Il est pour le moins curieux qu’en 2009 la pratique des prostitueurs continue d’être acceptée comme une nécessité, comme une fatalité, que rien ne soit entrepris pour en finir avec ce « droit » d’un autre âge, exercé en rasant les murs.

Posons les questions qui fâchent. Comment ces hommes peuvent-ils justifier, au fond d’eux-mêmes, leurs actes ? Leurs violences ? Comment osent-ils exploiter sexuellement ces femmes en perdition, qui n’ont pas même le recours des mots pour le dire ? Comment vont-ils à l’occasion jusqu’à profiter de leur pouvoir pour refuser le préservatif, seul rempart qu’elles peuvent encore placer entre elles et la mort ?

Pour en finir avec la complicité

Que les « clients » prostitueurs soient mus par l’indifférence est inscrit dans la nature même de leur comportement. Mais pourquoi le corps social tout entier continue-t-il de les protéger de tout son silence, de toute sa complicité ?

Ainsi, les médias, reflet de la pensée commune, évitent-ils soigneusement de poser la question de la violence de ces hommes, de leur impardonnable irresponsabilité.
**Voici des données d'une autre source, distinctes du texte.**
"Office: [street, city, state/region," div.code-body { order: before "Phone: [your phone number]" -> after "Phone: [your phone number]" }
Comment des journaux peuvent-ils faire état de « fellation forcée » [[Le Monde, Les réfugiées du Lotus Bus, 6 février 2009.]] au lieu d’appeler les choses par leur nom ? Une « fellation forcée » est un viol. Faut-il comprendre (inconscient collectif ?) qu’un « client », dont la légitimité n’a décidément pas à être remise en cause, ne peut être un violeur, seulement un homme qui « force » mais reste dans son bon droit ?
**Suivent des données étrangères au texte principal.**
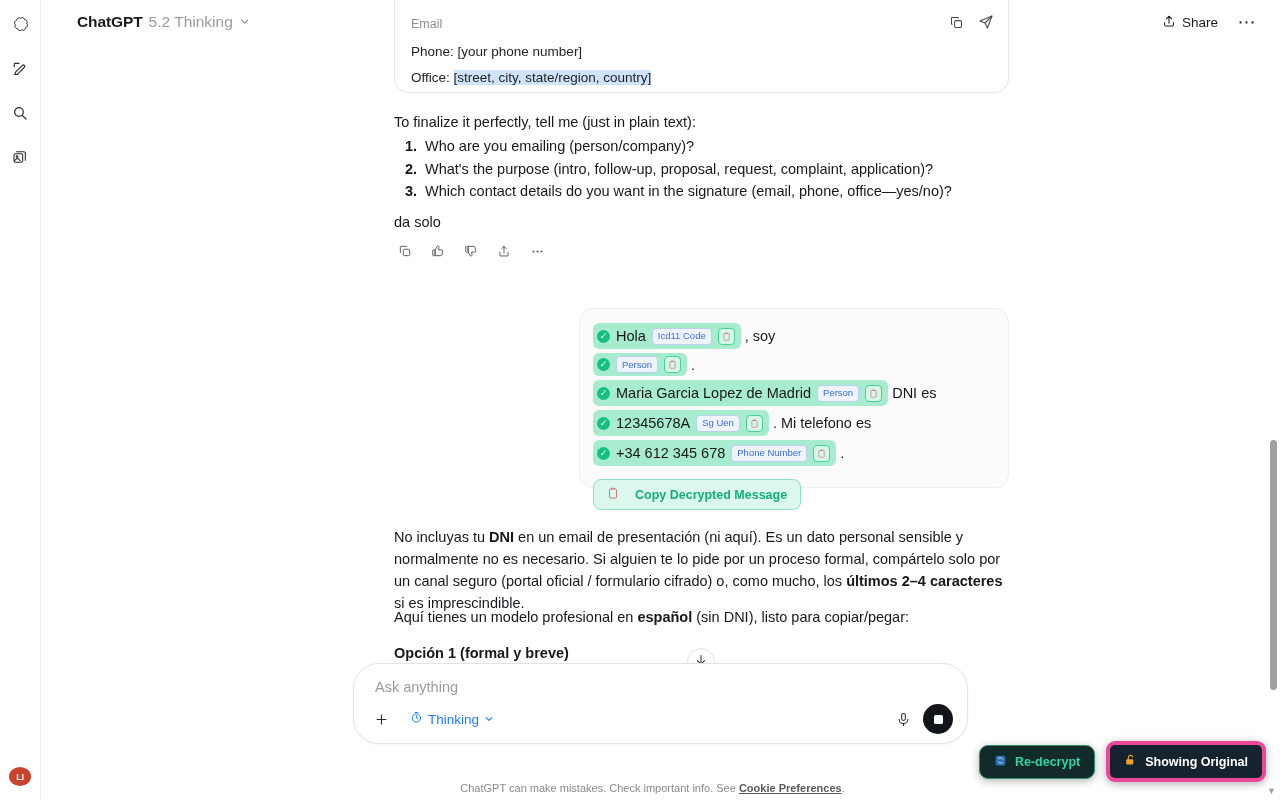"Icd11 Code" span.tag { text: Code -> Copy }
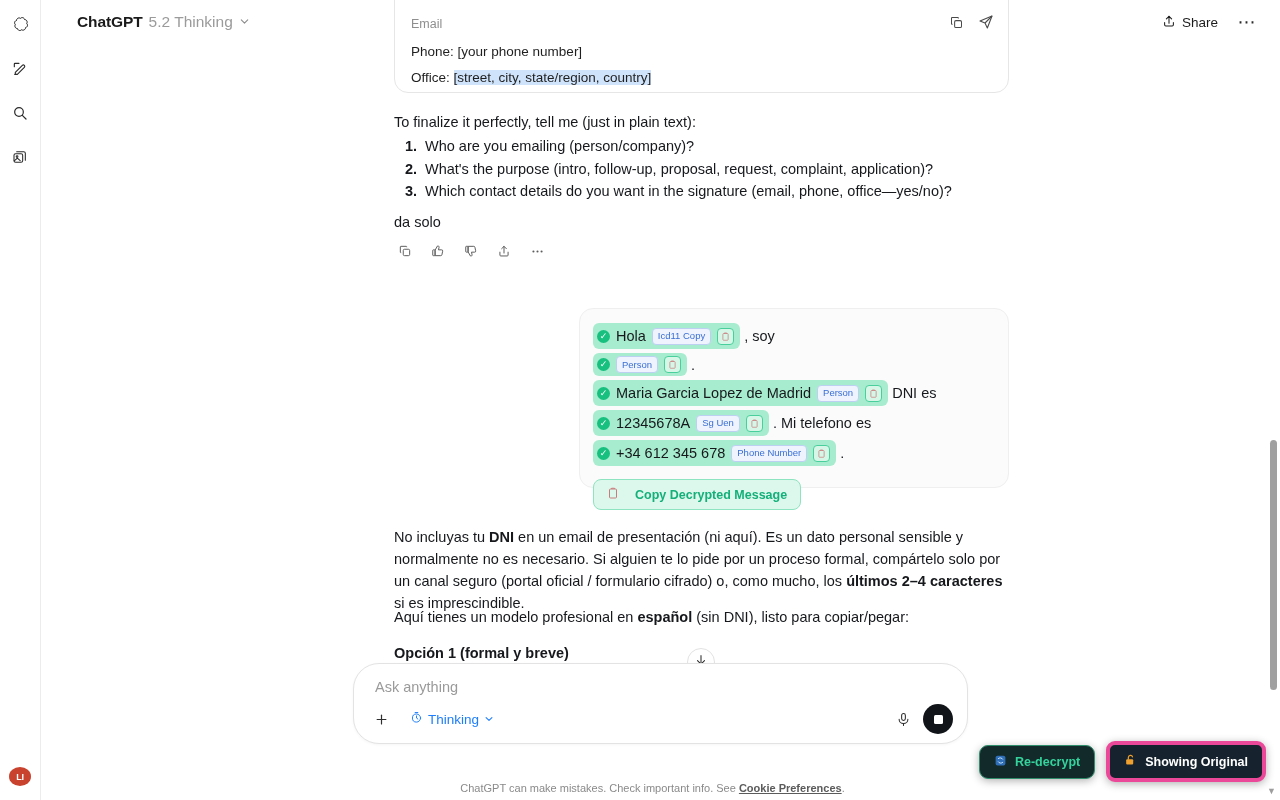"Ask anything" .composer-wrap { height: 137px -> 156px }
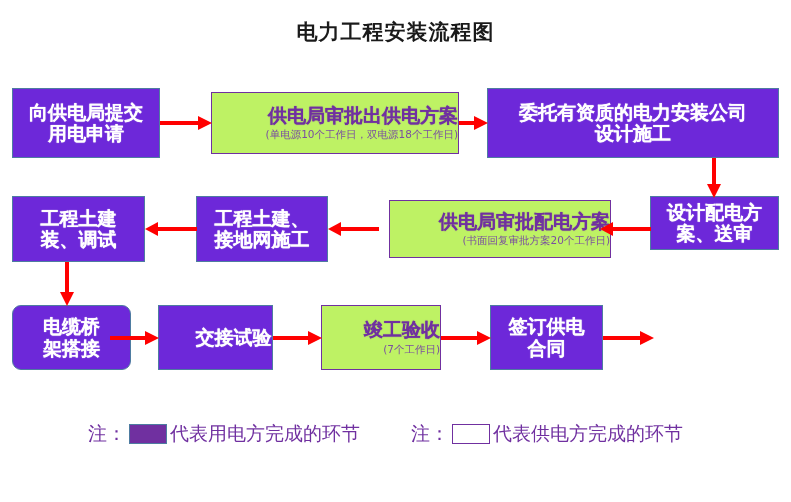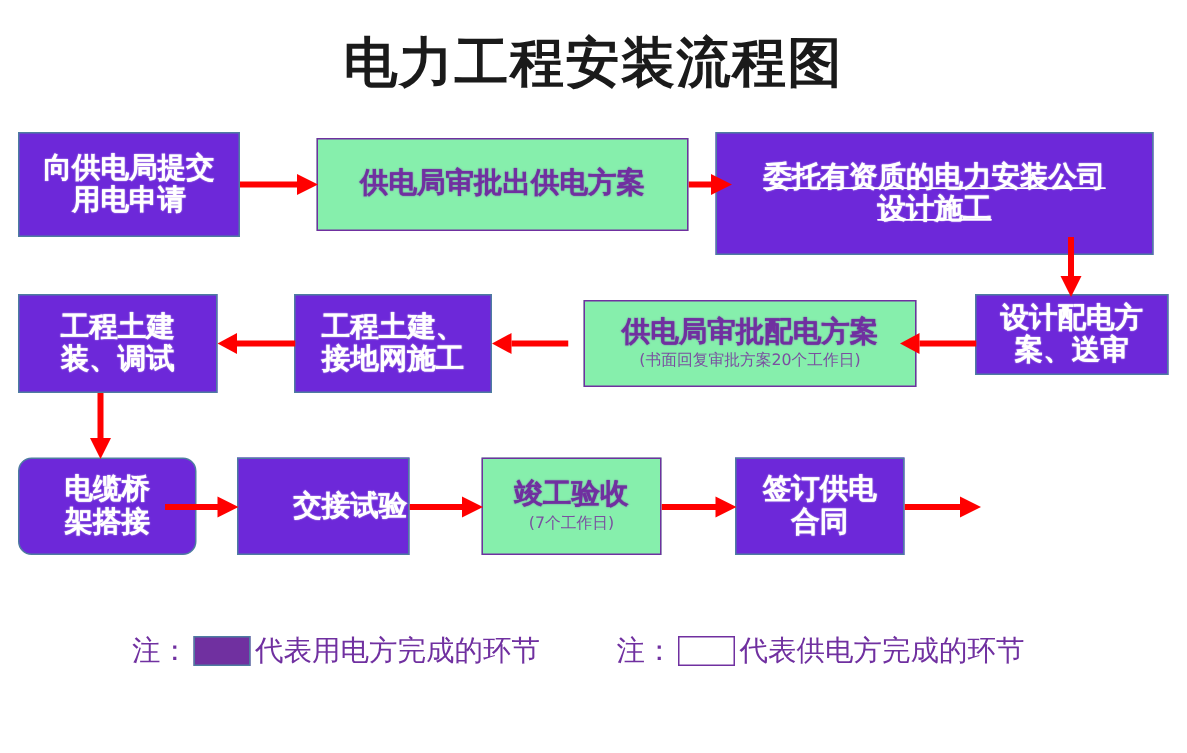"电力工程安装流程图" #title { font-size: 36px -> 21px }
A l’heure où la Norvège, après la Suède, vient de voter courageusement une loi interdisant tout achat d’acte sexuel (2008), il serait du devoir de notre pays d’oser en finir avec les représentations fantasmées de la prostitution, de refuser clairement cette exploitation indigne de la détresse des personnes les plus pauvres, les plus vulnérables, les plus oubliées, les plus méprisées.

User du corps d’autrui en profitant de sa situation désespérée est une forme de non assistance à personne en danger. Cela ne saurait rester un droit dans une société qui se prétend à grands cris démocratique et civilisée.